Entries follow. Return each line that contains the word "called".

**Exercise material**:
——————————

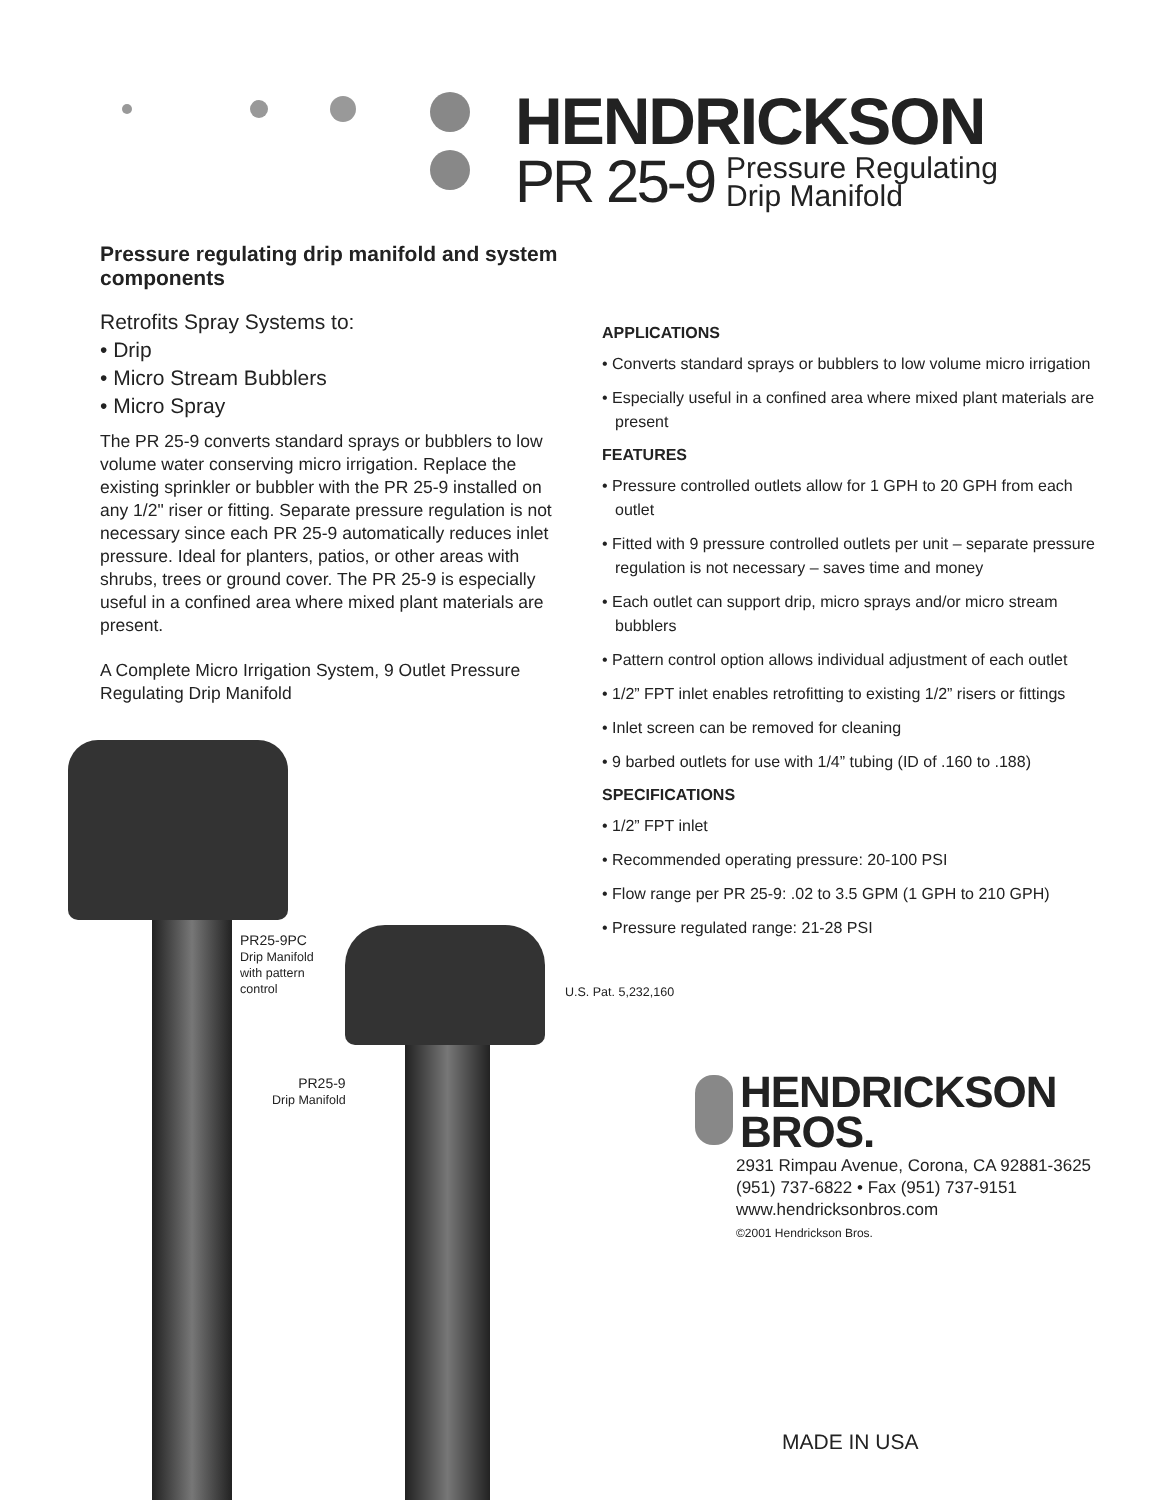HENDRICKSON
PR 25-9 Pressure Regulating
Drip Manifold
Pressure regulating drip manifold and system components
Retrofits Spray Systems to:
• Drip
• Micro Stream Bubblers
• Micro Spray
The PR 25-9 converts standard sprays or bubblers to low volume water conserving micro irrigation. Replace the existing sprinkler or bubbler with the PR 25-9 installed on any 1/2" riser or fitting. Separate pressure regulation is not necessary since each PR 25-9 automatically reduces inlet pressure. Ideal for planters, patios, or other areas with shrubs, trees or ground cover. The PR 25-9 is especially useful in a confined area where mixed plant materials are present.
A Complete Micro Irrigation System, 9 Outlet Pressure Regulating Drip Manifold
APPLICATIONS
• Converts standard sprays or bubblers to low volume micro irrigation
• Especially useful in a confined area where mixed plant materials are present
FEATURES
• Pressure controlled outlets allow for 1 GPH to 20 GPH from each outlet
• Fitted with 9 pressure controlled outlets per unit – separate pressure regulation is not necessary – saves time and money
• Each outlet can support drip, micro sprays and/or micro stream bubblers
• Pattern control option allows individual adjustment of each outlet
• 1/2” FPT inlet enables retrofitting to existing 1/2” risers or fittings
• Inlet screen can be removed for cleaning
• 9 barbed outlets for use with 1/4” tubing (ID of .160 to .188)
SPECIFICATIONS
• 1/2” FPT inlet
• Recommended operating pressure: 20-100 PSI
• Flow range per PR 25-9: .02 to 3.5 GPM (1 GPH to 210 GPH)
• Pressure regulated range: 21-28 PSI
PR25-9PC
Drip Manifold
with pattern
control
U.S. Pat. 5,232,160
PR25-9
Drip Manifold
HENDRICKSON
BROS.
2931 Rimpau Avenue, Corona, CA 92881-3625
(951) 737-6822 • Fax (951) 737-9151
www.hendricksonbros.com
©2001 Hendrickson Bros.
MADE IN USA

——————————

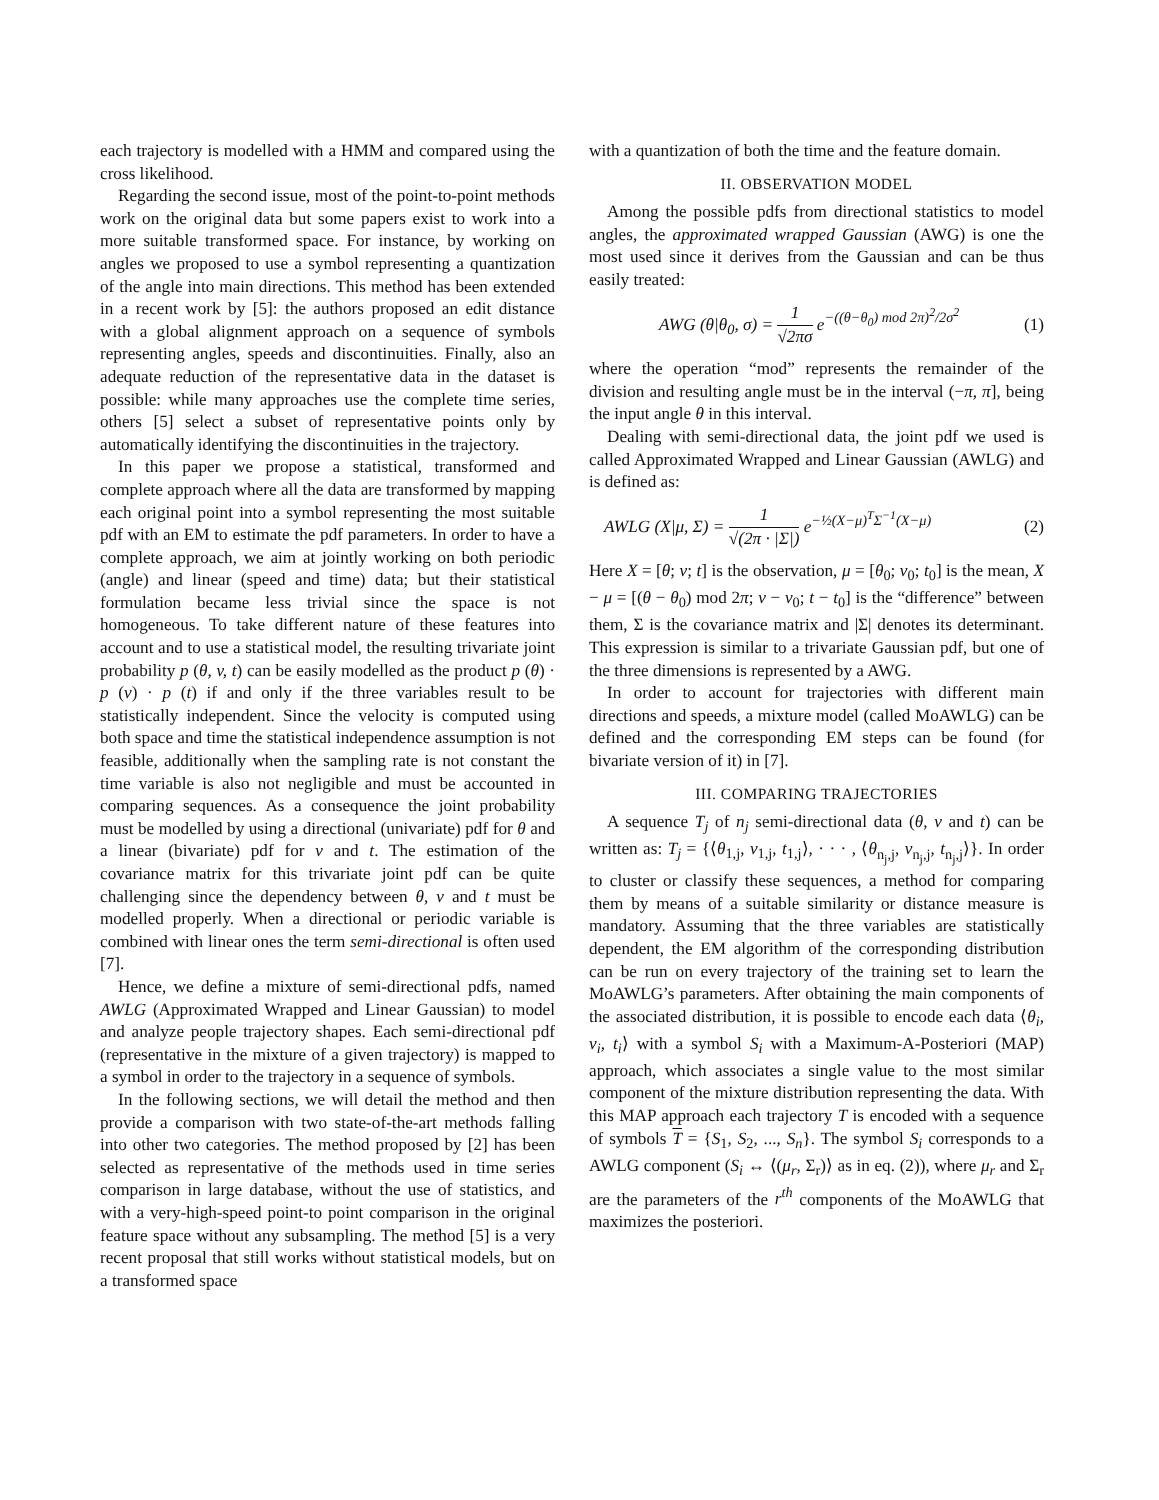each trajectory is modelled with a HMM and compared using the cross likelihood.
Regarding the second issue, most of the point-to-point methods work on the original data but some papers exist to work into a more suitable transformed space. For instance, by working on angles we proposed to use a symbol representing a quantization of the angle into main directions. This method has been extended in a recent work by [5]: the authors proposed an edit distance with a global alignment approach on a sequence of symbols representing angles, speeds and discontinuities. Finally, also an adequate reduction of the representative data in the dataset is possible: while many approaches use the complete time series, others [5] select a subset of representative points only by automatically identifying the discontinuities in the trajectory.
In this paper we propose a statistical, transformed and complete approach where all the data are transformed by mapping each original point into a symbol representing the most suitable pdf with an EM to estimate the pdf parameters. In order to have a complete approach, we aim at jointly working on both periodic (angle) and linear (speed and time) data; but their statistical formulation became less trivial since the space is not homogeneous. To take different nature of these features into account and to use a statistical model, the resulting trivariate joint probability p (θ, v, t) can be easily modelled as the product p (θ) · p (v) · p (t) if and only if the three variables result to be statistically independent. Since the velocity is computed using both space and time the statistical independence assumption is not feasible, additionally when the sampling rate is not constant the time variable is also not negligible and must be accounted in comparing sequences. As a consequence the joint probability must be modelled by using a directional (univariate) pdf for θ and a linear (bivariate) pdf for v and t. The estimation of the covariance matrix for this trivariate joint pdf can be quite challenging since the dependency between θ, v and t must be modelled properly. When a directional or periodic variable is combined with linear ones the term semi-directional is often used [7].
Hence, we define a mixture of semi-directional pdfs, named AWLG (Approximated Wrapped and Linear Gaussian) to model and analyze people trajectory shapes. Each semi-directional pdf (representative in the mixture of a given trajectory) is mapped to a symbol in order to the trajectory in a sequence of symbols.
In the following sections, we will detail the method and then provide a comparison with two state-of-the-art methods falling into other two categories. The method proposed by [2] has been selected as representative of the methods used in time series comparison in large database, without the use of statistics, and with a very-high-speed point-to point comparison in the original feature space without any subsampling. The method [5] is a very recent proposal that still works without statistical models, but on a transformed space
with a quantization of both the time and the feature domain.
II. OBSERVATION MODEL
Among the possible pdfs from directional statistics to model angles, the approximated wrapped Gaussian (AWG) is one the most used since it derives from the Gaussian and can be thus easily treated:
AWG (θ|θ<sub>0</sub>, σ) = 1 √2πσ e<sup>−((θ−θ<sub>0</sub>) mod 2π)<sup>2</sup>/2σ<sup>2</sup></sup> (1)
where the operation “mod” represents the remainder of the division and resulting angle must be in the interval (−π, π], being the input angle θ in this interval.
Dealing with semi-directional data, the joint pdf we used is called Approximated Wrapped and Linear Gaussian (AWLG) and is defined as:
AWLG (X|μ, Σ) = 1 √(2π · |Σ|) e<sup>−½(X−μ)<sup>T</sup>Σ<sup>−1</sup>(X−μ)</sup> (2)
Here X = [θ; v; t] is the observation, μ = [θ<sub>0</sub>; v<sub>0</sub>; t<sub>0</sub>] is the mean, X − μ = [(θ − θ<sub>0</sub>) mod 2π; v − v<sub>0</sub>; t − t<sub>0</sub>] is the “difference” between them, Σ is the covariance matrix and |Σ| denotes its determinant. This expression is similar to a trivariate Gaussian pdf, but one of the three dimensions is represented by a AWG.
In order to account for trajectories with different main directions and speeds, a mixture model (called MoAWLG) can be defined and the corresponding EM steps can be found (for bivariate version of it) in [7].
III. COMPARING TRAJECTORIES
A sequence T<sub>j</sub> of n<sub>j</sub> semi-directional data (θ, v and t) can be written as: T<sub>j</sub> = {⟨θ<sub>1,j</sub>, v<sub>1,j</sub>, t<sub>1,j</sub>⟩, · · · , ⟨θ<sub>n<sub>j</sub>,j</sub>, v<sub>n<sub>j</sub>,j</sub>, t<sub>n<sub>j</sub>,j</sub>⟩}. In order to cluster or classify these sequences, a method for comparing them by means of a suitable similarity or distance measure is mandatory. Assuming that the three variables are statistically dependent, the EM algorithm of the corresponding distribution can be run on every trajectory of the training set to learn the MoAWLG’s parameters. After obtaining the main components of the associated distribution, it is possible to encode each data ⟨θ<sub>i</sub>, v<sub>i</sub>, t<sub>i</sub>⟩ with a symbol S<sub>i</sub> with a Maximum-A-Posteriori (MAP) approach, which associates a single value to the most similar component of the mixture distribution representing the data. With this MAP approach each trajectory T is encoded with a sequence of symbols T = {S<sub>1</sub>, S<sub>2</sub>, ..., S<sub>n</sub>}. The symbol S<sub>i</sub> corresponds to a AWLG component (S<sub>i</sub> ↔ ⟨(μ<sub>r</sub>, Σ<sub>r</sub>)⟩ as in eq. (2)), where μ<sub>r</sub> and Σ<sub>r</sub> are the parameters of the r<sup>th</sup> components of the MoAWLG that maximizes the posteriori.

——————————

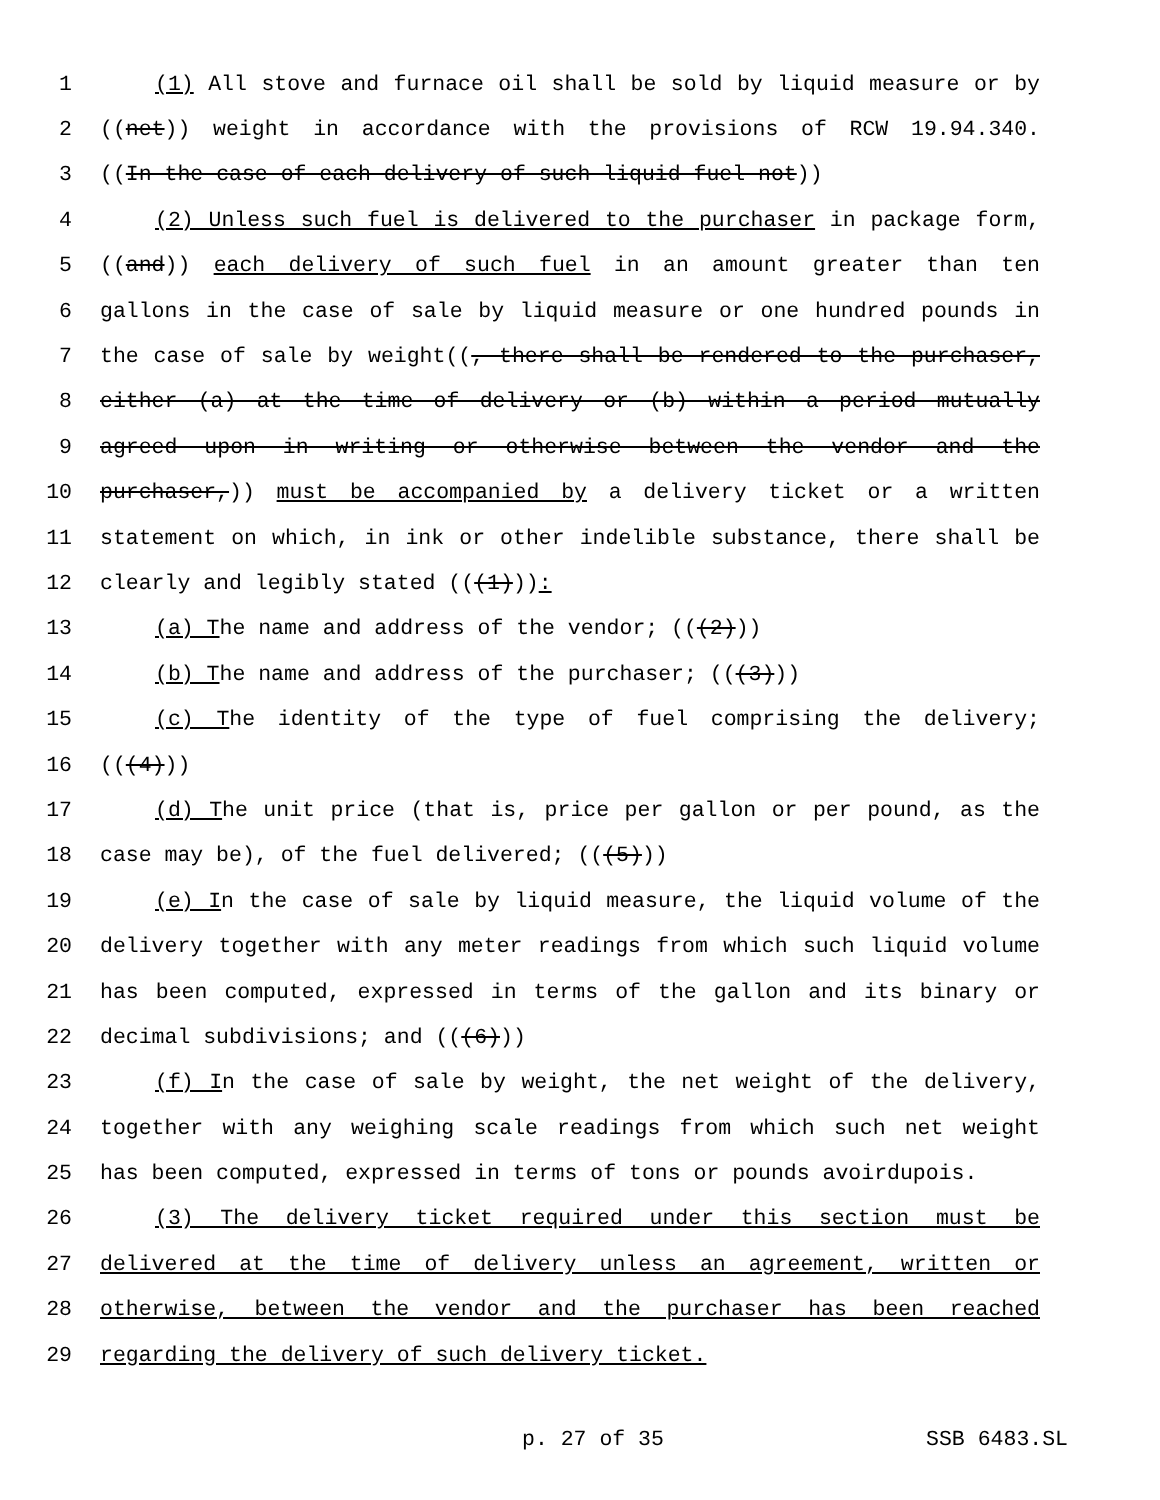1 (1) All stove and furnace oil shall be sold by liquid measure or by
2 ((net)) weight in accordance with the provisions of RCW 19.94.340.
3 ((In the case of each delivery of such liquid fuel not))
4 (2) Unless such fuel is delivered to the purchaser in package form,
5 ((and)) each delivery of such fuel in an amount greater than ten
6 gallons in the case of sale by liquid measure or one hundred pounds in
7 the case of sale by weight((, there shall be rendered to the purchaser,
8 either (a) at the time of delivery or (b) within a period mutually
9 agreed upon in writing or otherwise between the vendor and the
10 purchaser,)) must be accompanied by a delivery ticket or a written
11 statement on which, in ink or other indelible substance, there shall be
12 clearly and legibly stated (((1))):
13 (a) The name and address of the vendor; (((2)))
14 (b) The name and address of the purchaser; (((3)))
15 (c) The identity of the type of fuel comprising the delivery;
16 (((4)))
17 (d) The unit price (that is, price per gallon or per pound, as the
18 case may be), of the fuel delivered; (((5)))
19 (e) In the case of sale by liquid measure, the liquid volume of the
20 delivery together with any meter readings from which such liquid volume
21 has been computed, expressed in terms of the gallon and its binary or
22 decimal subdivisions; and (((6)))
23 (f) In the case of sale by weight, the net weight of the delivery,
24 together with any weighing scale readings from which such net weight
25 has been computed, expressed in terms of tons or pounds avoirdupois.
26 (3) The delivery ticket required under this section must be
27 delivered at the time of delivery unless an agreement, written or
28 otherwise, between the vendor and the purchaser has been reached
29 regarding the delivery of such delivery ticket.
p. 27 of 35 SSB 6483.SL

——————————

**Exercise response**:
Dealing with semi-directional data, the joint pdf we used is called Approximated Wrapped and Linear Gaussian (AWLG) and is defined as:
In order to account for trajectories with different main directions and speeds, a mixture model (called MoAWLG) can be defined and the corresponding EM steps can be found (for bivariate version of it) in [7].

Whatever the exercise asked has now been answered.